◆ WHAT THIS TASK INVOLVES: Please rewrite the lines below, replacing "Transcribe" with "Write out" everywhere it occurs and changing nothing else.

◆ DATASET EXTRACT:
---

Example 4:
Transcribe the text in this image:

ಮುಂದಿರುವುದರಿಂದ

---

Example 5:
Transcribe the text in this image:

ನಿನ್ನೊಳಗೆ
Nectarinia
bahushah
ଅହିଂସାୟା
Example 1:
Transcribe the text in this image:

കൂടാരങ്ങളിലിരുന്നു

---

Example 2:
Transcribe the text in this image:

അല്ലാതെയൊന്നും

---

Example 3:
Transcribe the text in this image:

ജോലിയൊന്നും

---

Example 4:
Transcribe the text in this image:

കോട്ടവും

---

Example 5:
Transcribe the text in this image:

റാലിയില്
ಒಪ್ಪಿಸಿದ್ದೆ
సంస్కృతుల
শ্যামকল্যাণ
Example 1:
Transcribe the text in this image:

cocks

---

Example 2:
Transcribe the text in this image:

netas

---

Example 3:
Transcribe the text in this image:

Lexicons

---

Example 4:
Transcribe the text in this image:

◆ REPLY TO THE EXERCISE:
---

Example 4:
Write out the text in this image:

ಮುಂದಿರುವುದರಿಂದ

---

Example 5:
Write out the text in this image:

ನಿನ್ನೊಳಗೆ
Nectarinia
bahushah
ଅହିଂସାୟା
Example 1:
Write out the text in this image:

കൂടാരങ്ങളിലിരുന്നു

---

Example 2:
Write out the text in this image:

അല്ലാതെയൊന്നും

---

Example 3:
Write out the text in this image:

ജോലിയൊന്നും

---

Example 4:
Write out the text in this image:

കോട്ടവും

---

Example 5:
Write out the text in this image:

റാലിയില്
ಒಪ್ಪಿಸಿದ್ದೆ
సంస్కృతుల
শ্যামকল্যাণ
Example 1:
Write out the text in this image:

cocks

---

Example 2:
Write out the text in this image:

netas

---

Example 3:
Write out the text in this image:

Lexicons

---

Example 4:
Write out the text in this image:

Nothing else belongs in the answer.